Social engineering attacks rely on psychological tricks to exploit people’s errors of judgement or cognitive biases in social interactions; for instance, convincing a security guard to grant access to the building by pretending to be an employee of the company. The goal usually is to get access to a system or exploit the trust they have established to commit fraud. 

Typical social engineering mechanisms involve the impersonation of a trusted person, manipulating the victim’s emotions, or putting pressure on the victim with the argument of urgency. 

Complex social engineering attacks often involve four stages:  

  1. A reconnaissance stage to obtain knowledge of the people and the environment 
  2. An initial contact stage to establish familiarity with the target 
  3. An exploitation stage (to deliver malware, steal data, etc.) 
  4. A conclusion stage to remove potential traces of malicious behaviour. 

What’s phishing?  

Most cyber attacks rely in some form on social engineering to trick the user, usually into clicking on a link, opening a malicious attachment or following a procedure that will eventually lead to fraud, a security breach or a data leak. This is the case of phishing, where users are incentivised with “important” emails to click on a malicious link.  

What’s spear phishing? 

Whereas classic phishing relies on indiscriminate large-scale campaigns, spear phishing is a custom-designed operation targeting specific - often high-profile - individuals. For instance, the Democratic National Committee (DNC) Chairman John Podesta received a spear-phishing email in 2016 purporting to originate from Google Security which requested he reset his password. This led to the DNC data leak. 

What’s business email compromise?  

Business Email Compromise (BEC) is a specific type of spear phishing. Sometimes better known as President fraud, it is spear phishing where an “urgent” email or phone call pressures a CEO, senior executive or another representative with access to company funds to transmit sensitive data or wire money. The pressure of time often is justified by the need to close a deal or risk missing a big business opportunity.

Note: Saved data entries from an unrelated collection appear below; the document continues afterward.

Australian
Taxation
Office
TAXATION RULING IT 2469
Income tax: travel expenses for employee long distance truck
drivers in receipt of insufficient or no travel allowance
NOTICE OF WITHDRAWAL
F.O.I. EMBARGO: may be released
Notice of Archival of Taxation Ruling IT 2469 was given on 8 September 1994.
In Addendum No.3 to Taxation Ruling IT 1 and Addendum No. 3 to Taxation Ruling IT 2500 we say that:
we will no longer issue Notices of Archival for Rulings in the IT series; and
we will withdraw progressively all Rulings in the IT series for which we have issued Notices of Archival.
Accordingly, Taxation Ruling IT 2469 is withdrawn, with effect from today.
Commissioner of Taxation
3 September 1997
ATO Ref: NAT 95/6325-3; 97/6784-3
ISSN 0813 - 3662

Variants of BEC include attorney impersonation and HR targeting to obtain personnel information. 

The UK National Cyber Security Centre considers BEC a threat “to all organisations of all sizes and across all sectors, including non-profit organisations and government”. According to the FBI, BEC attacks cost nearly 180 million USD to United States victims in 2013. 

What’s a whaling attack? 

A whaling attack is when a BEC attack leverages open-source information on the targets such as their social media posts, to better trick employees and take advantage of a manager on vacation, for example. The messages often appear as if they originated from a senior leader at the organisation. 

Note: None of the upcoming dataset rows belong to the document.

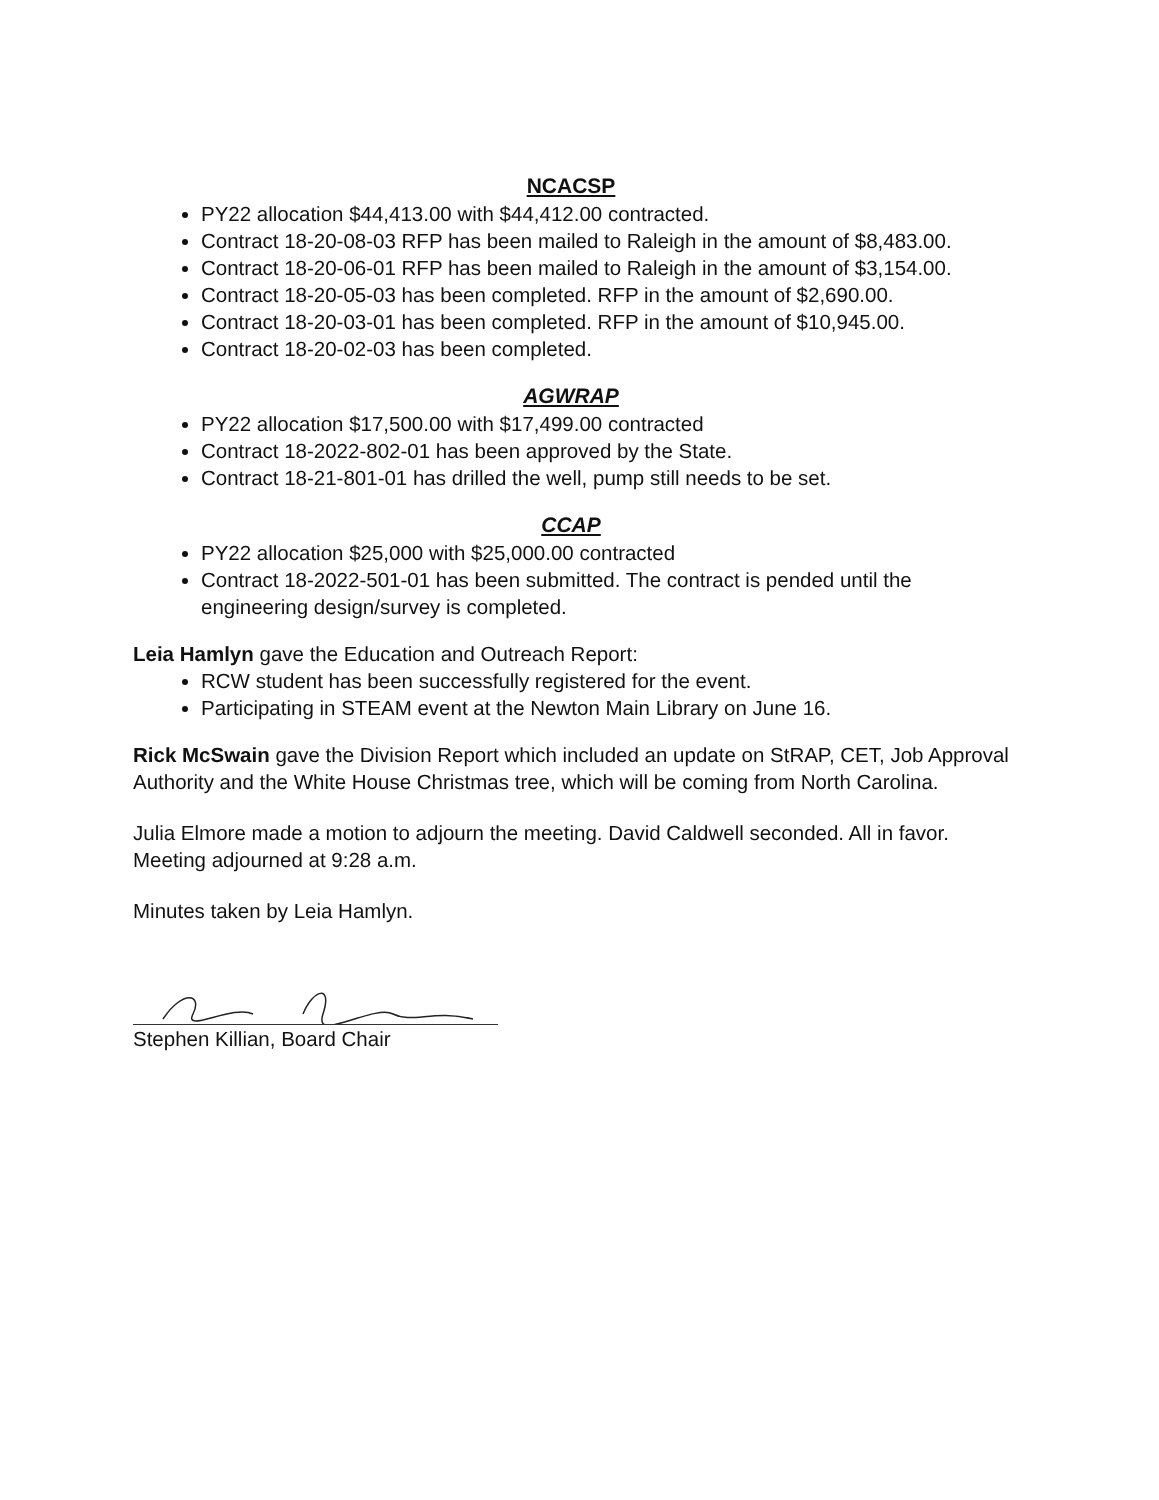NCACSP
PY22 allocation $44,413.00 with $44,412.00 contracted.
Contract 18-20-08-03 RFP has been mailed to Raleigh in the amount of $8,483.00.
Contract 18-20-06-01 RFP has been mailed to Raleigh in the amount of $3,154.00.
Contract 18-20-05-03 has been completed. RFP in the amount of $2,690.00.
Contract 18-20-03-01 has been completed. RFP in the amount of $10,945.00.
Contract 18-20-02-03 has been completed.
AGWRAP
PY22 allocation $17,500.00 with $17,499.00 contracted
Contract 18-2022-802-01 has been approved by the State.
Contract 18-21-801-01 has drilled the well, pump still needs to be set.
CCAP
PY22 allocation $25,000 with $25,000.00 contracted
Contract 18-2022-501-01 has been submitted. The contract is pended until the engineering design/survey is completed.
Leia Hamlyn gave the Education and Outreach Report:
RCW student has been successfully registered for the event.
Participating in STEAM event at the Newton Main Library on June 16.
Rick McSwain gave the Division Report which included an update on StRAP, CET, Job Approval Authority and the White House Christmas tree, which will be coming from North Carolina.
Julia Elmore made a motion to adjourn the meeting. David Caldwell seconded. All in favor. Meeting adjourned at 9:28 a.m.
Minutes taken by Leia Hamlyn.
Stephen Killian, Board Chair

Anti-phishing: Informing employees of typical tactics 

There are a few simple steps to increase awareness of phishing risks among employees. First, always double-check the sender’s email address. Cybercriminals will often mimic official addresses, but with subtle differences (name-company@pm.com instead of name@company.com). In more advanced attacks, they might also forge email headers (the “from” and “to” information). This is known as email spoofing. It is not possible for a typical user to detect email spoofing, but the encryption of emails, with the widely supported SSL/TLS or S/MIME protocols, for instance, can help mitigate it. Second, be mindful of urgent or important requests from unusual contacts or unknown managers. Time or hierarchy pressure is a typical tell-tale of targeted phishing. Third, in case of doubt, ask the IT department for help and contact the usual contact with a known or trusted email address or phone number. This will allow you to corroborate the request from a trusted source. 

Though phishing attempts might appear obvious to cyber experts, it is important not to undermine the role of education in defending an organisation. Beyond training on the typical tactics, inform employees about the damage someone can do if they access your system through a phishing email (or whatever technique they are using). Understanding the magnitude of a threat can help encourage users to heed caution.